**** Excerpted text ****
Here is the first problem:

y
|
6 +               X (4,6)
|              /|
5 +             / |2
|            /  |
4 +     (3,4) X---+
|           : 1 :
3 +           :   :
|           :   :
2 +           :   :
|           :   :
1 +           :   :
|           :   :
0 +---+---+---+---+---+--> x
0   1   2   3   4   5

The slope of the line joining (3,4) and (4,6) is the difference in y
coordinates divided by the difference in x coordinates, or "rise"
(step height) over "run" (step width). The rise is 2 and the run is 1.
The slope is therefore 2/1, or 2.

I'll do the next one without a graph. What is the slope of the line
through (18,-4) and (6,-10)? The rise (difference in y) is

(-10) - (-4) = -10 + 4 = -6

The run (difference in x) is

6 - 18 = -12

The slope is

rise/run = (-6)/(-12) = 1/2

We could just as well have switched the two points; the slope would
come out the same: (6,-10) and (18,-4).

rise = (-4) - (-10) = -4 + 10 = 6
run = 18 - 6 = 12
slope = rise/run = 6/12 = 1/2

Now let's do one of the last two problems. What is r such that the
slope of the line through (9,r) and (6,3) is m = -1/3? I'll do it
graphically first so you can get the idea, then I'll do it
numerically.

y           \
|                 \
3 +                 (6,3) X           |
|                     -1|     \     |
2 +                       +-----------O (9,r)
**** Recorded data ****
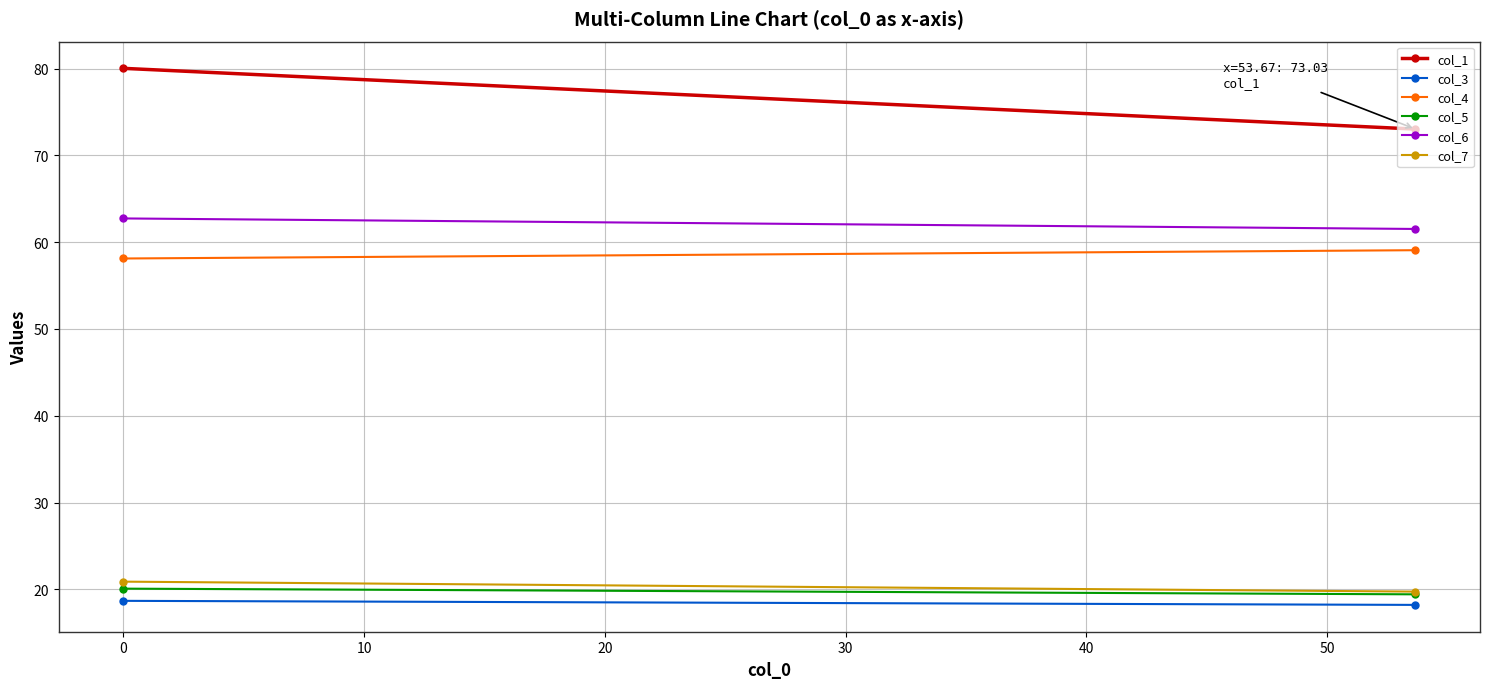

What are all the series names shown in the legend?

col_1, col_3, col_4, col_5, col_6, col_7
****
Actions to take:
[1] According to the slope explanation, what is the slope of the line joining (3,4) and (4,6)?
[2] List every point written as a coordinate pair in the slope explanation.
[3] Print word for word the part of the slope explanation that begins at the words "(-10) - (-4) = -10" and stops after "(6,-10) and (18,-4).".

Solutions to the problems:
[1] 2 (a rise of 2 over a run of 1)

[2] (3,4), (4,6), (18,-4), (6,-10), (9,r), (6,3)

[3]
(-10) - (-4) = -10 + 4 = -6

The run (difference in x) is

6 - 18 = -12

The slope is

rise/run = (-6)/(-12) = 1/2

We could just as well have switched the two points; the slope would
come out the same: (6,-10) and (18,-4).